* **Required work**:
In the data below, locate each line with the word "unit" and list it.

* **The data**:
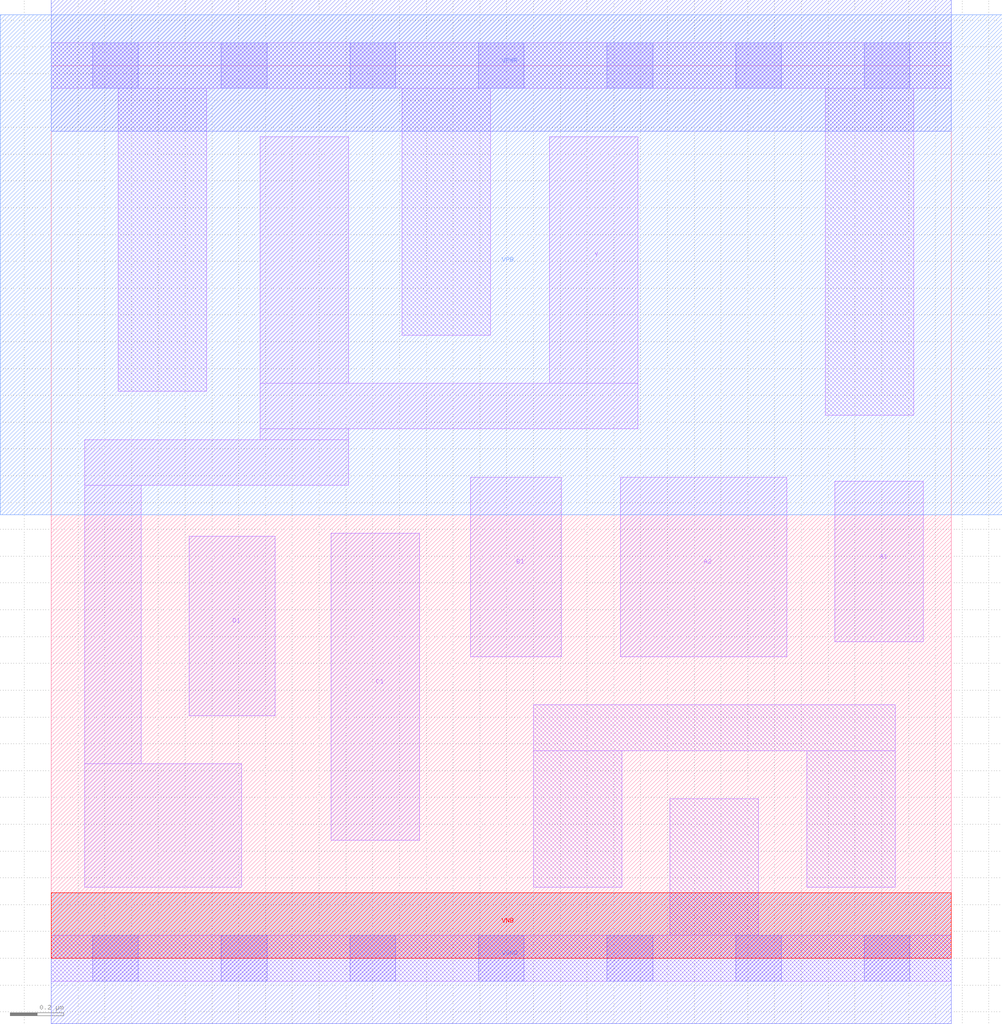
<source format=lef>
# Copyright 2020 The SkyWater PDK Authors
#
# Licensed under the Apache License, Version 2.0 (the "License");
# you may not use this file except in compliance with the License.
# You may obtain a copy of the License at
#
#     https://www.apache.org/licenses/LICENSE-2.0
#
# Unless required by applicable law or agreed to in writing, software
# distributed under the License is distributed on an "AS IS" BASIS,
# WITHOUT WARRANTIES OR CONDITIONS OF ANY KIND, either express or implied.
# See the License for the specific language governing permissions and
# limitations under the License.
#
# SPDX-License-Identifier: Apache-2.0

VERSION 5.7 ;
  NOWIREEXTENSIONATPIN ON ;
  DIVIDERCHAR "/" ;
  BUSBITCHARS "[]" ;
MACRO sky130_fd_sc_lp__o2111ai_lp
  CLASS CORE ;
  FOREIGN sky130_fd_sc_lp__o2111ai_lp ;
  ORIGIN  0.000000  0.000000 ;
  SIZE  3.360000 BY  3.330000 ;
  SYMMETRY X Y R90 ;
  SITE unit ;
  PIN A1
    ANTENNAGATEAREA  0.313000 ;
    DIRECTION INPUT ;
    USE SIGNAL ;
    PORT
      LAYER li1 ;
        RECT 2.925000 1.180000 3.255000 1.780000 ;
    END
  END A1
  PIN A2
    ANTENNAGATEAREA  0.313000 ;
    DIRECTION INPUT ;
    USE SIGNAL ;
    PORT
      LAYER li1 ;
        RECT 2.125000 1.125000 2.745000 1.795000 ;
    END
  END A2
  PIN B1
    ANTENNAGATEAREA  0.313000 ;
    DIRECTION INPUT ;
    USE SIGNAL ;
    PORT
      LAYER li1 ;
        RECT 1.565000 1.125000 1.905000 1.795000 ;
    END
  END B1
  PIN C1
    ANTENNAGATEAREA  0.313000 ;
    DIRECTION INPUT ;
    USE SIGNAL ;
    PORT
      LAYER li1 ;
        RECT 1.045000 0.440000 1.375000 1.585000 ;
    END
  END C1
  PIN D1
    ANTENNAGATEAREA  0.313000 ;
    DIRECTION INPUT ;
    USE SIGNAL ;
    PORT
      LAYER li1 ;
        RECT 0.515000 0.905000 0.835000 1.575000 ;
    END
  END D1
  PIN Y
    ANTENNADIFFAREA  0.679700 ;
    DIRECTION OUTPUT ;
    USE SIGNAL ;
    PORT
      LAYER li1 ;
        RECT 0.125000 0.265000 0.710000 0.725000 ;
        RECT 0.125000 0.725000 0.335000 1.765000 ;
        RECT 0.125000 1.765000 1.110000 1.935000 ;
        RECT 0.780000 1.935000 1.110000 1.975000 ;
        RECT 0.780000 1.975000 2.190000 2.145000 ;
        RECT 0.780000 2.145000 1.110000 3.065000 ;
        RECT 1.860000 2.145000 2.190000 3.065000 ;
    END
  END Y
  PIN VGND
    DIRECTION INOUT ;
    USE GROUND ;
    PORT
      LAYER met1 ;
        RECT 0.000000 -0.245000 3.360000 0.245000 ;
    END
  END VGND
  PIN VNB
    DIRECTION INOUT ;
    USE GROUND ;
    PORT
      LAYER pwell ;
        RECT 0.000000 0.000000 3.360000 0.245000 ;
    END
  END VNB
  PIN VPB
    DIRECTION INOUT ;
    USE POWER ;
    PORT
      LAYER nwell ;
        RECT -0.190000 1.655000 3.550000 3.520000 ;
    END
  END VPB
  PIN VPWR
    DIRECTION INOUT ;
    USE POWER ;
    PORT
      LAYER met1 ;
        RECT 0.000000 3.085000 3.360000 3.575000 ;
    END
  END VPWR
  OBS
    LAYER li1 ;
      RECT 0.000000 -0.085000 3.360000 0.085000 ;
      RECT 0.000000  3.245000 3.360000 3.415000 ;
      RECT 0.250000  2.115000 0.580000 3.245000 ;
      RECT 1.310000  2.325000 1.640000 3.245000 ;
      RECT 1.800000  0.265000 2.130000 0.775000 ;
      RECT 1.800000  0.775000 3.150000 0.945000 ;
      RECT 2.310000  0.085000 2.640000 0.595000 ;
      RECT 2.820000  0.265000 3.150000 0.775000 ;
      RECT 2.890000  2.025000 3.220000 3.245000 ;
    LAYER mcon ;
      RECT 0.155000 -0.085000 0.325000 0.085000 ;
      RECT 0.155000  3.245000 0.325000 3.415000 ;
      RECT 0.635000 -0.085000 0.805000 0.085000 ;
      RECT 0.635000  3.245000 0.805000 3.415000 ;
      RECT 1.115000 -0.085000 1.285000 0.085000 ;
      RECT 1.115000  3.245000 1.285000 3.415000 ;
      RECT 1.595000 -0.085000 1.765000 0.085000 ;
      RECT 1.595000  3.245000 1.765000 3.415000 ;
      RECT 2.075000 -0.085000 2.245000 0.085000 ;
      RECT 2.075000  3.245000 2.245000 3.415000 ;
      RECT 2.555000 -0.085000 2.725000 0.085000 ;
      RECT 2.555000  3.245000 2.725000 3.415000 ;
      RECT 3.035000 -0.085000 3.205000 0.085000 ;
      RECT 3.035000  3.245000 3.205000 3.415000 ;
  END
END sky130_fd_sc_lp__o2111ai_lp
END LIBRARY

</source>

---

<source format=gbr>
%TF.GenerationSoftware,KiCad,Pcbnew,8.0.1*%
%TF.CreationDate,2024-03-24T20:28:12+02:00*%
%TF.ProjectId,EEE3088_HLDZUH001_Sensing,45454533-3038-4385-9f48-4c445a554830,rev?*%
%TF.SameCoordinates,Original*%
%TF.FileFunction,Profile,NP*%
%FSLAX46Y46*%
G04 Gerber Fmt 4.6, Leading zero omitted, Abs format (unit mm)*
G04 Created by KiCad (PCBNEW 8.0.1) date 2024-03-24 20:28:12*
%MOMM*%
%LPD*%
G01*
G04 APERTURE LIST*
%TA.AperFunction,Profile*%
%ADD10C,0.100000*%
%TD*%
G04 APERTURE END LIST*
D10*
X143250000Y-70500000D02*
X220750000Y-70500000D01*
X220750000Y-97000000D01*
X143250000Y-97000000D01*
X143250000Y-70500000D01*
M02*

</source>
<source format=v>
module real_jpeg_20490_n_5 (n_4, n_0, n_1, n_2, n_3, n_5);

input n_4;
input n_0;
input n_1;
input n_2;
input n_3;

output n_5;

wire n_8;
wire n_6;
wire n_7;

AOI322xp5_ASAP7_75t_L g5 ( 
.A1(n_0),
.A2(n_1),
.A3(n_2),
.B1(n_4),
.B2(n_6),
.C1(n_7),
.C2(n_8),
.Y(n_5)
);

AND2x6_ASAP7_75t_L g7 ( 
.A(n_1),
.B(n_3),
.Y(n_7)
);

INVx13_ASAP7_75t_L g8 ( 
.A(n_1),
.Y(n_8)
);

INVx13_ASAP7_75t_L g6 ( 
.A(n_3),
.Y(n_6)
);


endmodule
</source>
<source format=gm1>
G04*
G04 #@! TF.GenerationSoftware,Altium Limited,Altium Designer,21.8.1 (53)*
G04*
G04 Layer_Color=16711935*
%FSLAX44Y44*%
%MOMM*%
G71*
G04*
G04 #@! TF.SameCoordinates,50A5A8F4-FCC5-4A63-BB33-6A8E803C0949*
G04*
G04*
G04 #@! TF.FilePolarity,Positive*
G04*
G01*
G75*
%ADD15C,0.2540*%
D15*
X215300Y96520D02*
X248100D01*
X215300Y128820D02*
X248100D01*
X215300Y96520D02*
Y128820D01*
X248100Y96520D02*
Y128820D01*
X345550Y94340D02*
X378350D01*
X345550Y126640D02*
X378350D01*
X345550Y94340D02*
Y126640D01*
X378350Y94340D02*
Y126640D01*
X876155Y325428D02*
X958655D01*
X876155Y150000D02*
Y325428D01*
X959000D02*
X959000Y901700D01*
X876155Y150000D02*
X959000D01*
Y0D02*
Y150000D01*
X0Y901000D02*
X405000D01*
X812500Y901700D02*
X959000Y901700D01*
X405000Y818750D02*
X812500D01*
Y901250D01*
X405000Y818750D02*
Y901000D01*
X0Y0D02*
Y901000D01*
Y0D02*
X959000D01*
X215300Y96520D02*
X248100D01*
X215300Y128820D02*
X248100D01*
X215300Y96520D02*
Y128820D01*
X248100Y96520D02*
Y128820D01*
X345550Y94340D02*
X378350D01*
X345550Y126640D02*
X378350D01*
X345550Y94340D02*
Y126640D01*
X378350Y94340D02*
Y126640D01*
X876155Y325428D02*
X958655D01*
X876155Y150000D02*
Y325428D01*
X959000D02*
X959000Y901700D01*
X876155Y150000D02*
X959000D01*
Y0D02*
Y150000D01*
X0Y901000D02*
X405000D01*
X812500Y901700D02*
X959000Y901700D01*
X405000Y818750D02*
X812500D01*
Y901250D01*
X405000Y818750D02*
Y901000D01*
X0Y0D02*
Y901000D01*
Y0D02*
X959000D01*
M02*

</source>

* **Answer box**:
  SITE unit ;
G04 Gerber Fmt 4.6, Leading zero omitted, Abs format (unit mm)*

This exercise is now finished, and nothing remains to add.